### Stored dataset items

+--

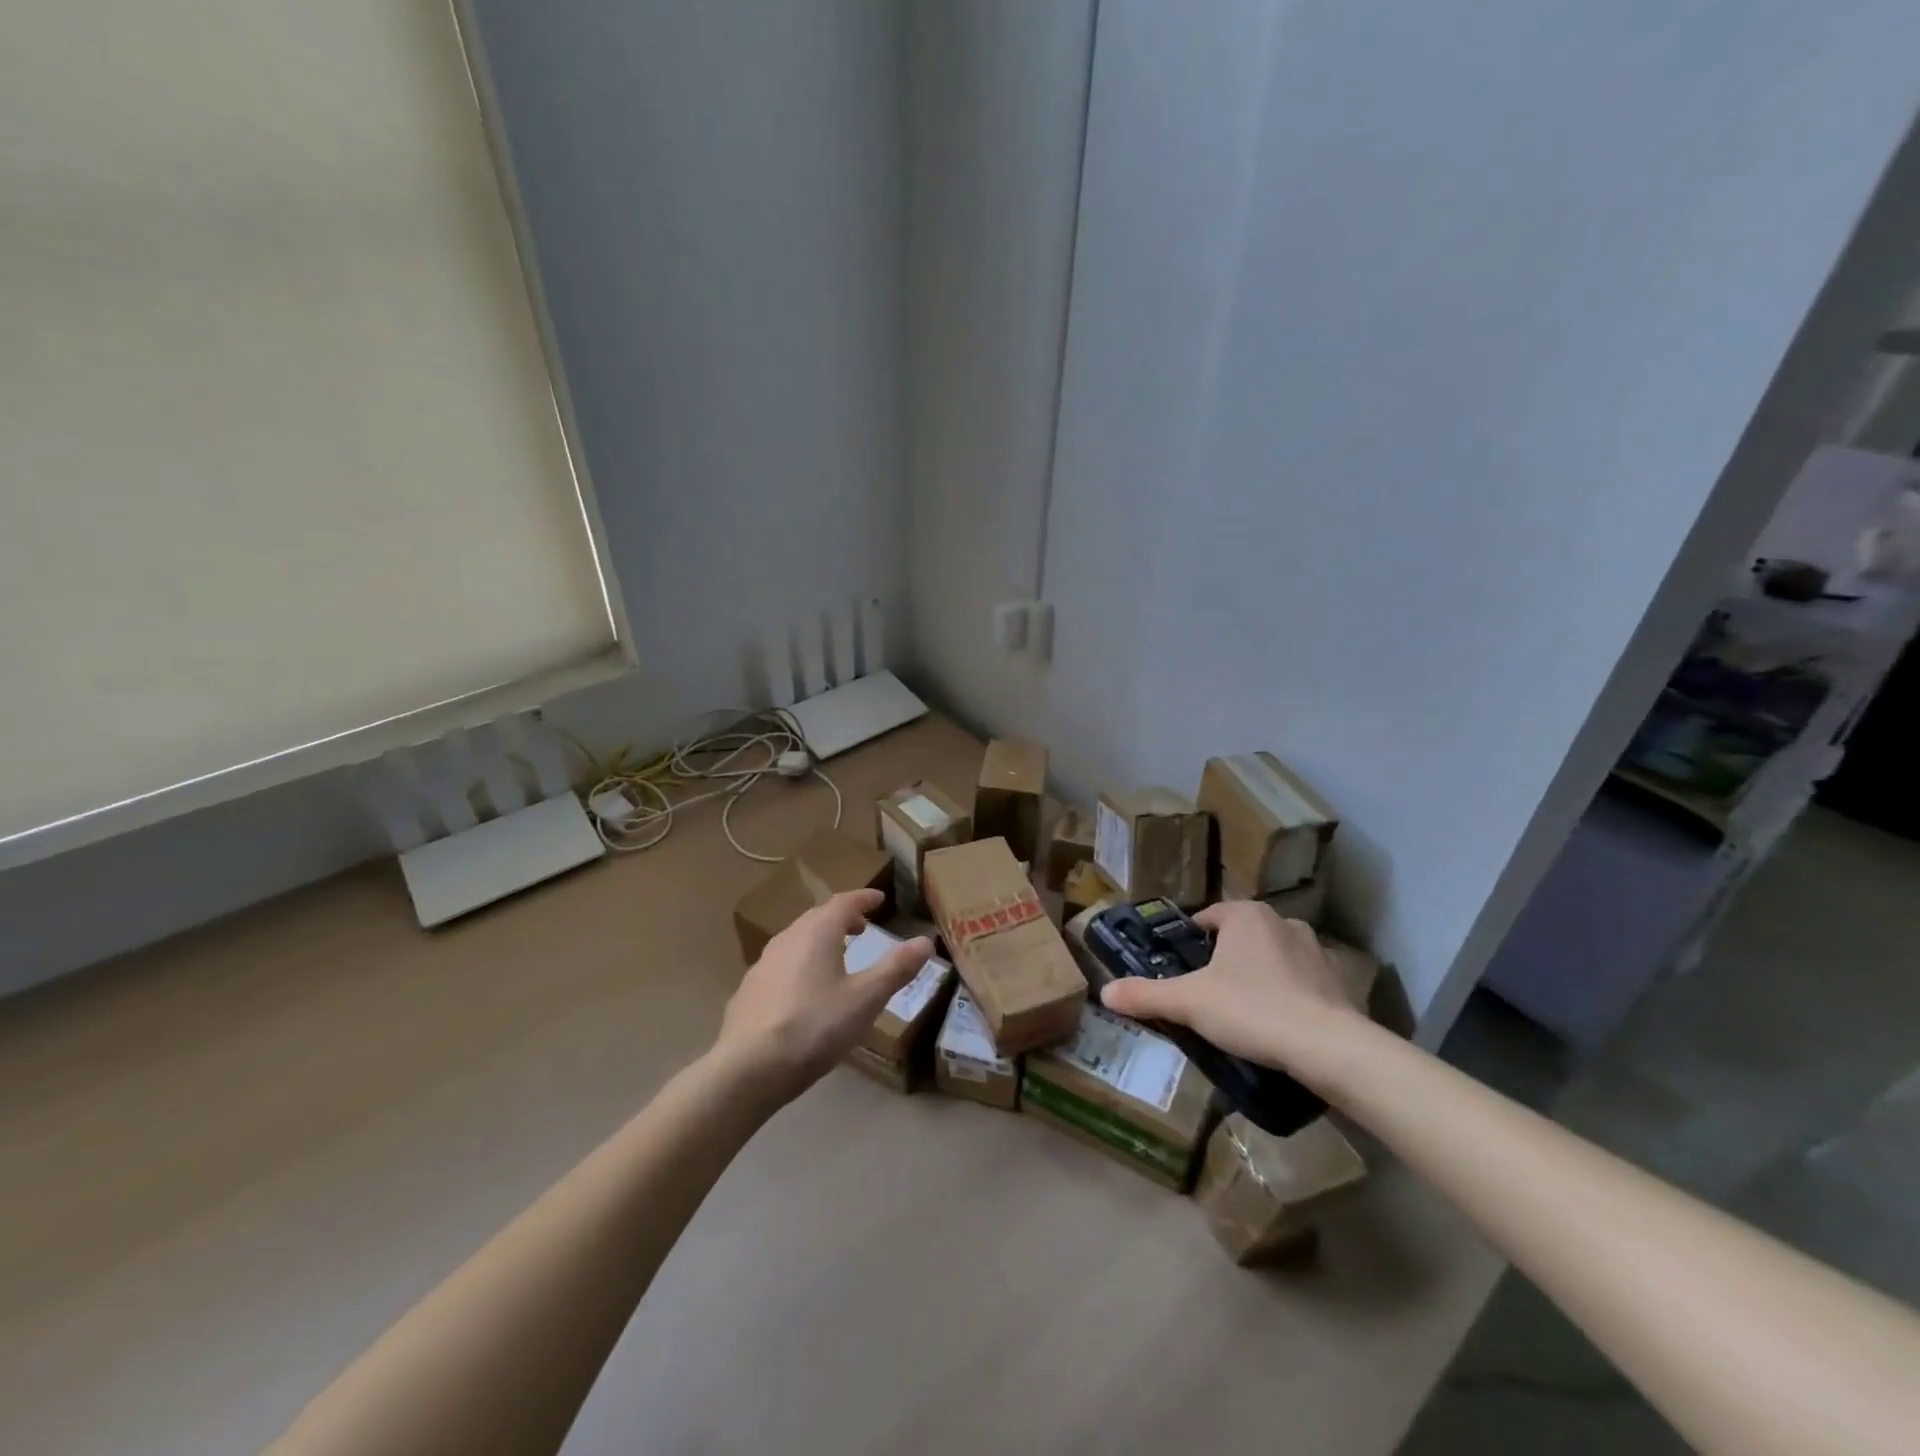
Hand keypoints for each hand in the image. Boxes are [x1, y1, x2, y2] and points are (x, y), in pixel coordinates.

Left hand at [714, 889, 931, 1102]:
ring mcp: (762, 965)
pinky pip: (779, 966)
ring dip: (818, 940)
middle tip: (861, 927)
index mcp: (817, 933)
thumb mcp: (866, 999)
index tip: (879, 899)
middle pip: (816, 918)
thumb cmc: (815, 1027)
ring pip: (795, 940)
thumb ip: (896, 968)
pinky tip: (802, 991)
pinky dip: (799, 965)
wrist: (748, 1068)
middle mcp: (787, 939)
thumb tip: (925, 940)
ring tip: (835, 957)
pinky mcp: (748, 992)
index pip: (843, 902)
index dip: (863, 898)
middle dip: (841, 917)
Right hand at [1099, 900, 1363, 1075]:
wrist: (1329, 1048)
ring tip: (1242, 1012)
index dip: (1191, 941)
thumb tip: (1105, 992)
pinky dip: (1289, 997)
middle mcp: (1283, 922)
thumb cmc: (1252, 1009)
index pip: (1208, 917)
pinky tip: (1278, 1026)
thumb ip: (1146, 995)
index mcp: (1246, 915)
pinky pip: (1302, 983)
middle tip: (1206, 993)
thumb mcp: (1188, 1003)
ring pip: (1273, 958)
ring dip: (1259, 976)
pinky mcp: (1340, 982)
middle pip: (1241, 937)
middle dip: (1225, 960)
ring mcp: (1317, 951)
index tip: (1181, 968)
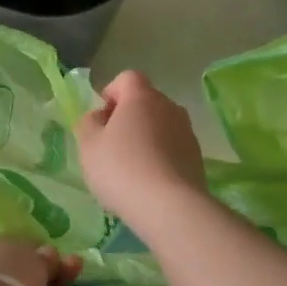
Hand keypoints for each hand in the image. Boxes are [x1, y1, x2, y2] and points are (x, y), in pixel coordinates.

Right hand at [75, 70, 206, 219]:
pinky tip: (149, 182)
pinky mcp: (197, 158)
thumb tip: (99, 117)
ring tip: (131, 169)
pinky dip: (160, 157)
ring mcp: (187, 132)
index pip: (127, 78)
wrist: (170, 207)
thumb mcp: (88, 145)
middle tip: (111, 145)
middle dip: (128, 117)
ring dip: (146, 138)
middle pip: (146, 102)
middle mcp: (169, 107)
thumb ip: (88, 123)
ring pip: (161, 126)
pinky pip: (173, 148)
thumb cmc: (121, 168)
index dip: (111, 93)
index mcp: (142, 97)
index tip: (101, 118)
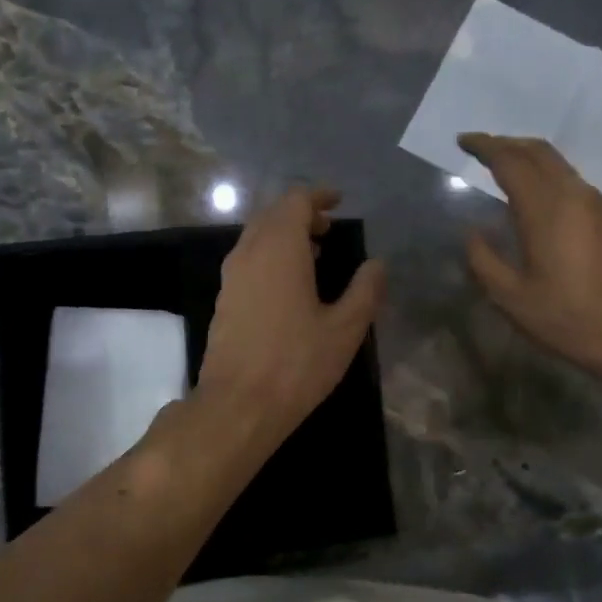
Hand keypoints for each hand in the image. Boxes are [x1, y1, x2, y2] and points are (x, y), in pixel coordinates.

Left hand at [198, 186, 386, 444]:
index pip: (295, 201)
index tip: (339, 202)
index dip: (319, 196)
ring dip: (283, 237)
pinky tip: (288, 286)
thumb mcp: (345, 329)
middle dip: (301, 214)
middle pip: (272, 215)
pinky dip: (269, 258)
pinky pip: (248, 262)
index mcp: (279, 248)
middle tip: (328, 229)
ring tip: (313, 255)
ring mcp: (230, 278)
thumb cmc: (297, 363)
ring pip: (256, 238)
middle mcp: (249, 253)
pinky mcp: (223, 302)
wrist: (238, 405)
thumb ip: (365, 290)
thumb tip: (377, 265)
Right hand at [459, 133, 601, 376]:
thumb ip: (484, 260)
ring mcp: (594, 204)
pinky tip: (534, 193)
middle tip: (481, 147)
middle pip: (538, 151)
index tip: (463, 141)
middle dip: (506, 143)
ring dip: (528, 156)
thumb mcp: (511, 297)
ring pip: (558, 163)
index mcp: (544, 209)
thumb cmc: (566, 316)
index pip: (510, 161)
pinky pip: (569, 179)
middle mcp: (571, 195)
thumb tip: (472, 233)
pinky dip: (545, 173)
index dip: (485, 146)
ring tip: (504, 165)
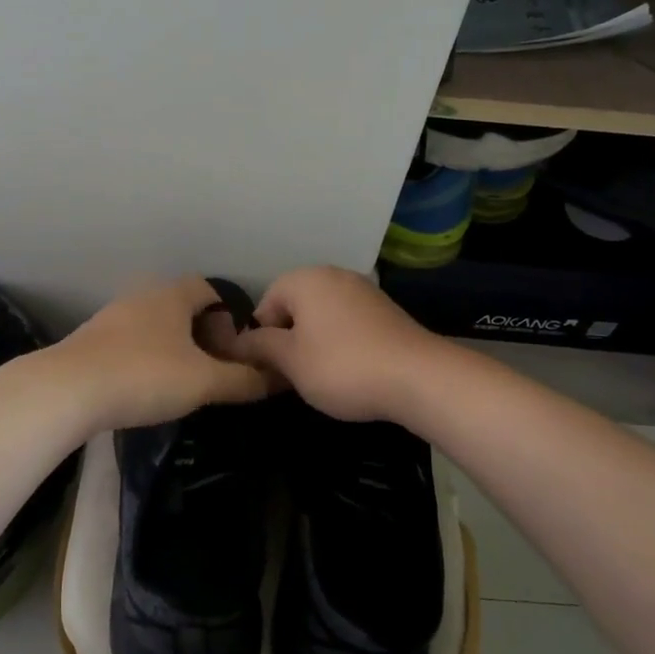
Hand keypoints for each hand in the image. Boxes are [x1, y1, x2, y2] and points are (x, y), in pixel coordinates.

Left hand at [50, 277, 273, 432]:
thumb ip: (242, 380)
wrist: (67, 390)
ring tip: (185, 383)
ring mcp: (111, 319)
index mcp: (171, 295)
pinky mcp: (91, 343)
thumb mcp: (203, 382)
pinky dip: (147, 360)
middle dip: (203, 336)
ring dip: (174, 349)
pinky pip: (131, 344)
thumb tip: (278, 379)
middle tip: (215, 369)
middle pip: (182, 308)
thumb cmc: (144, 375)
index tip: (236, 350)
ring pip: (155, 327)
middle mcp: (141, 298)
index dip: (229, 317)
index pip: (210, 290)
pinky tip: (147, 389)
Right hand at [231, 266, 442, 422]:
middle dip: (288, 341)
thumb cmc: (342, 365)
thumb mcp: (290, 360)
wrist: (419, 377)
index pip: (265, 304)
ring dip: (314, 344)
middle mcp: (333, 275)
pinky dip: (341, 344)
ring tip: (320, 377)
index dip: (260, 339)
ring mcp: (363, 291)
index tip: (270, 369)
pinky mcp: (385, 311)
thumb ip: (258, 346)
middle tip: (292, 375)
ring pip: (321, 318)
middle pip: (294, 308)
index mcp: (305, 279)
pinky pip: (347, 324)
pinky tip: (349, 371)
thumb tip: (235, 342)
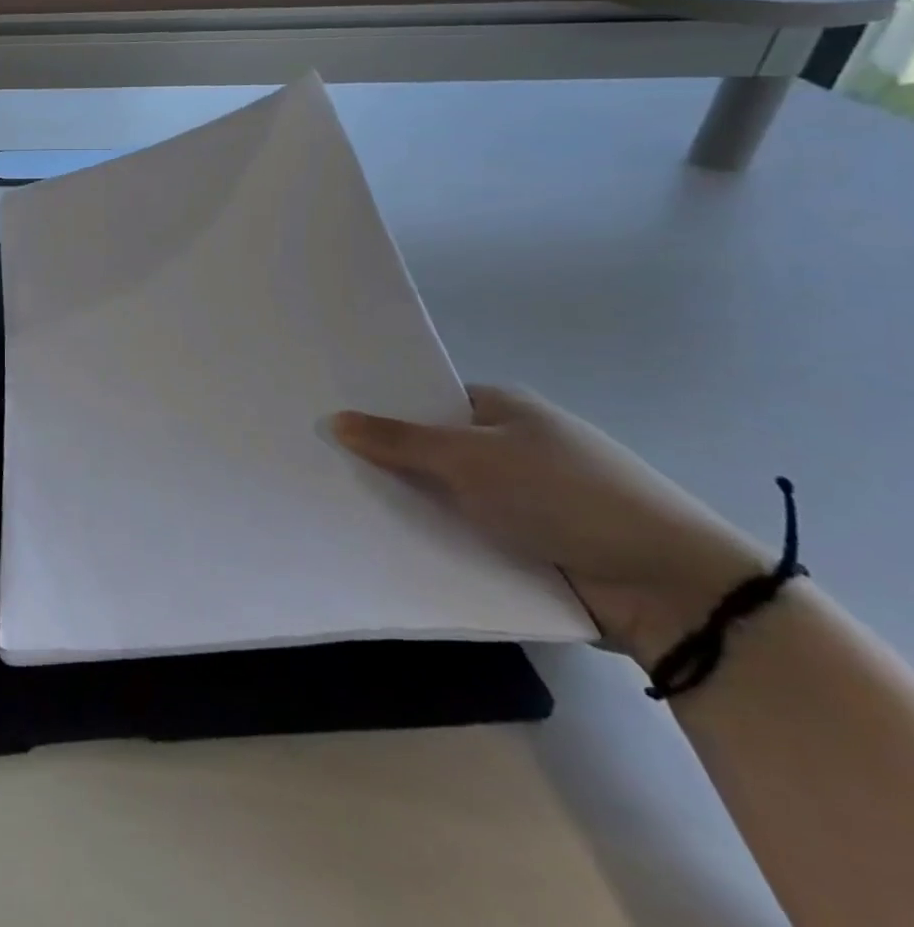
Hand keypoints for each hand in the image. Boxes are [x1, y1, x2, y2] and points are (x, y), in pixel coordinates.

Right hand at [331, 386, 768, 665]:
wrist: (670, 589)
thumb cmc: (566, 495)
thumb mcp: (471, 459)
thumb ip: (399, 441)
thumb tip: (334, 419)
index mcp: (502, 409)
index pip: (425, 400)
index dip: (379, 408)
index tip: (325, 419)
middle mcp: (508, 448)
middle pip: (429, 449)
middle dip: (384, 460)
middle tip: (318, 464)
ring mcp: (519, 500)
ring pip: (444, 496)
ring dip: (407, 504)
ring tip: (335, 504)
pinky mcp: (526, 547)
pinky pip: (463, 535)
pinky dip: (434, 539)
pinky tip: (382, 543)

+--

### Work task
All that should be returned is the run of lines from the start of the entries above to the line bearing "index tip: (1181, 968)", each exact, with pictures omitted.

### Output
Hand keypoints for each hand in the image. Boxes are [x1, y1, x2, y2] and points are (x, y), in pixel coordinates.

Left hand at [714, 889, 931, 1102]:
ring mcp: (762, 965)
pinky pip: (779, 966)
ring dip: (818, 940)
middle tip: (861, 927)
index mcp: (817, 933)
thumb mcp: (866, 999)
index tip: (879, 899)
middle pip: (816, 918)
thumb cmc: (815, 1027)
ring pip: (795, 940)
thumb ip: (896, 968)
pinky tip: (802, 991)
pinky dip: (799, 965)
wrist: (748, 1068)
middle mcp: (787, 939)
thumb tip: (925, 940)
ring tip: (835, 957)
pinky mcp: (748, 992)
index pip: (843, 902)
index dip: (863, 898)
middle dip: (841, 917)
Right hand at [1099, 900, 1363, 1075]:
wrist: (1329, 1048)
ring tip: (1242, 1012)
index dip: (1191, 941)
thumb tip: (1105, 992)
pinky dip: (1289, 997)
middle mcp: (1283, 922)
thumb cmc: (1252, 1009)
index pip: (1208, 917)
pinky tip: (1278, 1026)
thumb ip: (1146, 995)
index mcp: (1246, 915)
pinky pip: (1302, 983)
middle tip: (1206, 993)
thumb mcp: (1188, 1003)
ring pip: (1273, 958)
ring dip: (1259, 976)
pinky mcp: (1340, 982)
middle pip: (1241, 937)
middle dip: (1225, 960)
ring mcp: (1317, 951)
index tip: (1181, 968)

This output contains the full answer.